── Fragmento ──

Una nueva Marcha del Silencio interpela al Estado sobre Justicia, Verdad y Memoria frente a crímenes de Estado

 Fotografía Camaratres

 

 

Escribe Raúl OLIVERA ALFARO

Coordinador Ejecutivo del Observatorio Luz Ibarburu

La sentencia dictada por la Corte Interaméricana de Derechos Humanos (CIDH) en el 2011 por la desaparición de María Claudia Garcia de Gelman, condenó al Estado uruguayo a hacer lo que es reclamado por las víctimas del terrorismo de Estado cada 20 de mayo en la marcha del silencio. En aquel 2011 ya no gobernaban los partidos que habían sido sostén de la impunidad, gobernaba, contando con mayorías parlamentarias, un conjunto de fuerzas políticas en cuyas filas se habían padecido los crímenes cometidos por el terrorismo de Estado.

Esos dos elementos: un gobierno progresista y con mayoría parlamentaria, explican la expectativa de que al impulso de lo que ordenaba la Corte IDH,esa vez el Estado destinaría los esfuerzos de todas sus instituciones para poner fin a la impunidad existente.

Esa situación, sin duda planteó un desafío para el Estado y un sistema político que hasta ese momento, con matices, había actuado en la lógica de los límites impuestos por la impunidad, establecida por una ley  aprobada bajo presión de las fuerzas armadas y posteriormente ratificada en un referéndum y un plebiscito. Y era también, un desafío para las víctimas y las organizaciones defensores de los derechos humanos.

───
── Información extraída ──

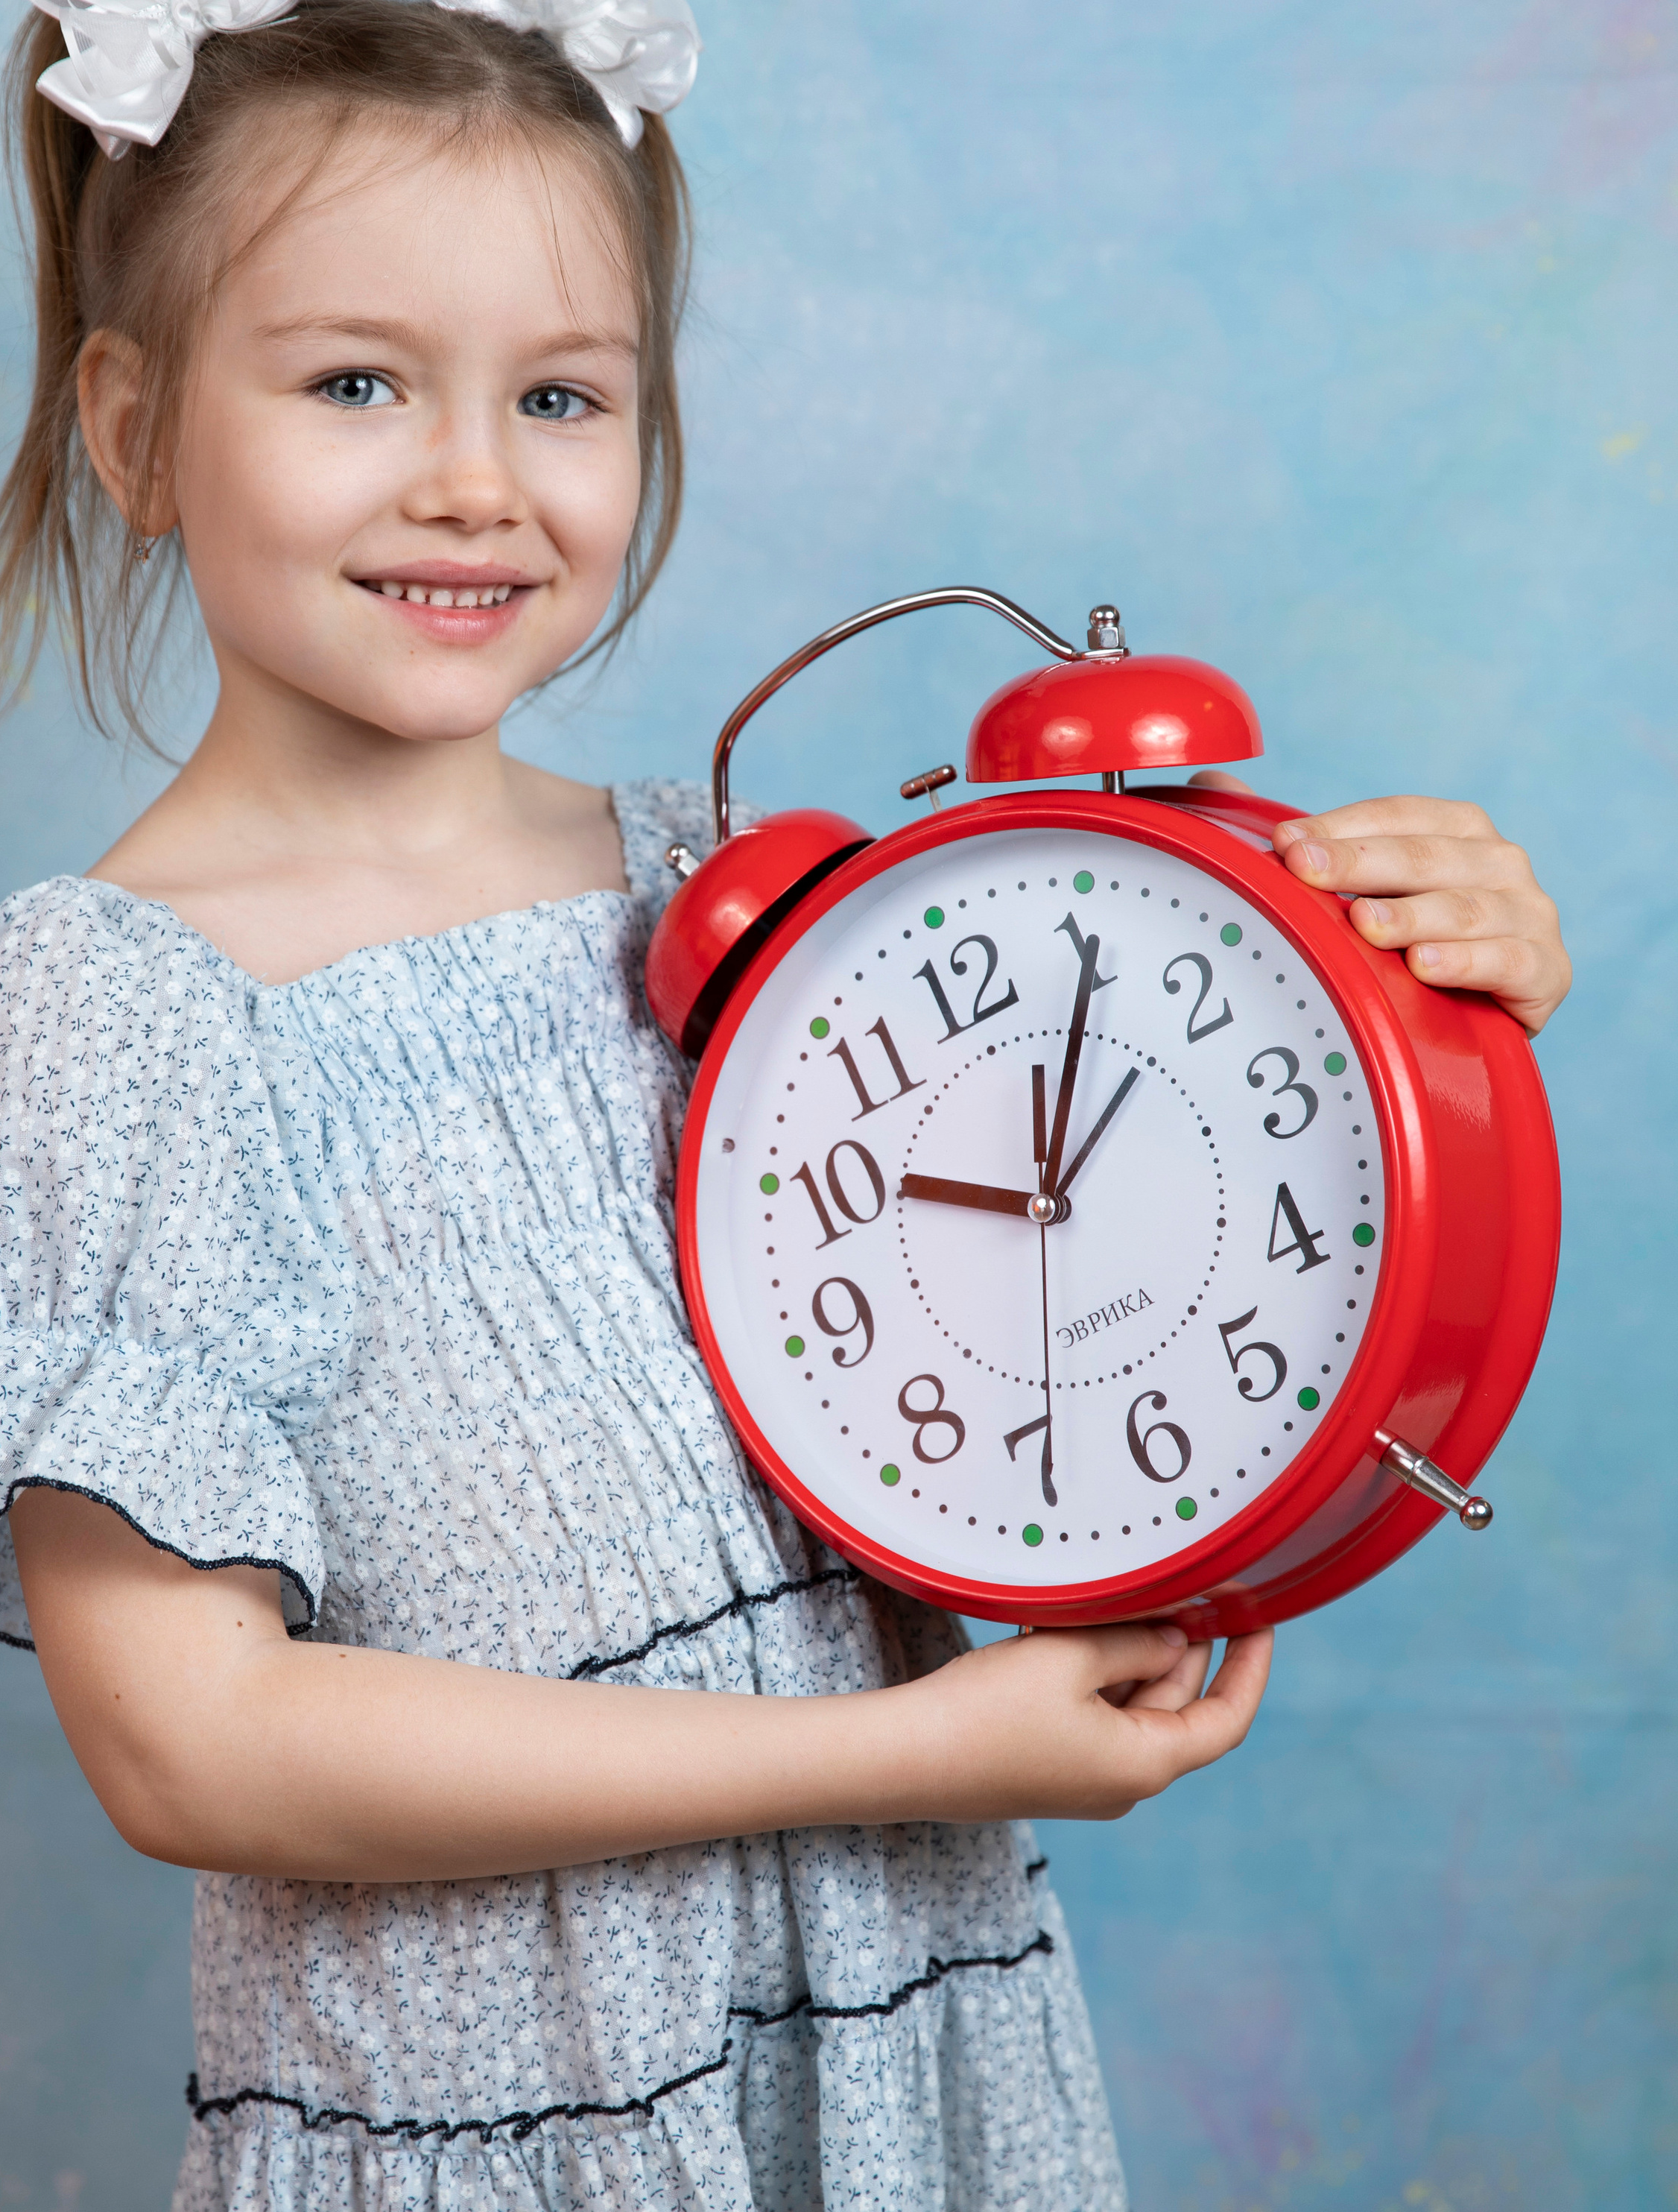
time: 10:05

───
── Información extraída ──

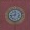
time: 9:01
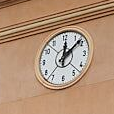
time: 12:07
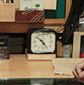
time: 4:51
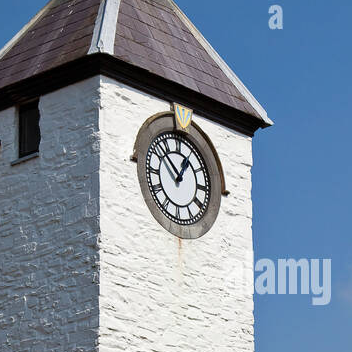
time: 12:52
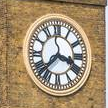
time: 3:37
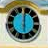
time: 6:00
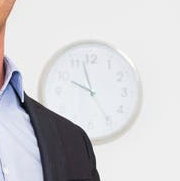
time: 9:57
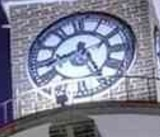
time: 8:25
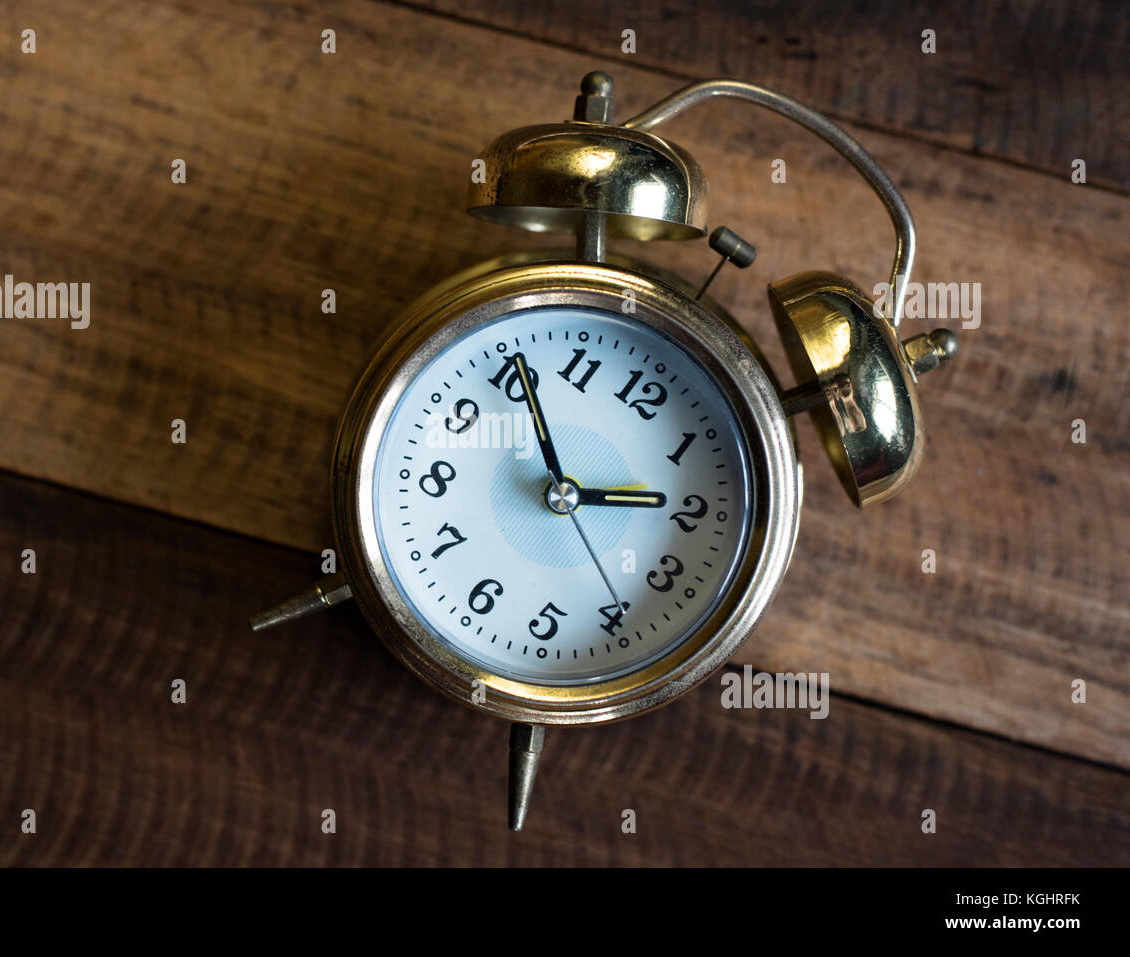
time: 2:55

───

#### Desafío A
Enumera los conceptos sobre los que, según el título del fragmento, la Marcha del Silencio interpela al Estado.
#### Desafío B
Reproduce el fragmento desde "La sentencia dictada" hasta "la impunidad existente.".
Las líneas son material aparte y no guardan relación con el fragmento.

#### Solución A
Justicia, Verdad y Memoria

#### Solución B
La sentencia dictada por la Corte Interaméricana de Derechos Humanos (CIDH) en el 2011 por la desaparición de María Claudia Garcia de Gelman, condenó al Estado uruguayo a hacer lo que es reclamado por las víctimas del terrorismo de Estado cada 20 de mayo en la marcha del silencio. En aquel 2011 ya no gobernaban los partidos que habían sido sostén de la impunidad, gobernaba, contando con mayorías parlamentarias, un conjunto de fuerzas políticas en cuyas filas se habían padecido los crímenes cometidos por el terrorismo de Estado.

Esos dos elementos: un gobierno progresista y con mayoría parlamentaria, explican la expectativa de que al impulso de lo que ordenaba la Corte IDH,esa vez el Estado destinaría los esfuerzos de todas sus instituciones para poner fin a la impunidad existente.